• **Instructions for the task**: Reproduce the lines of every entry below, substituting "OTTOMAN STATE" for "OTTOMAN EMPIRE" wherever it occurs and leaving everything else unchanged.

• **Extracted page text**:
++++++++

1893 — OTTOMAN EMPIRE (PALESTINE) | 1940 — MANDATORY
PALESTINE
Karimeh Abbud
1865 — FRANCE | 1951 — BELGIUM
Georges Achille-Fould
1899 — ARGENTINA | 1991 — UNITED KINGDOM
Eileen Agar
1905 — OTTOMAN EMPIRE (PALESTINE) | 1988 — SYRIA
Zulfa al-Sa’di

++++++++

• **Worked solution**:
1893 — OTTOMAN STATE (PALESTINE) | 1940 — MANDATORY
PALESTINE
Karimeh Abbud
1865 — FRANCE | 1951 — BELGIUM
Georges Achille-Fould
1899 — ARGENTINA | 1991 — UNITED KINGDOM
Eileen Agar
1905 — OTTOMAN STATE (PALESTINE) | 1988 — SYRIA
Zulfa al-Sa’di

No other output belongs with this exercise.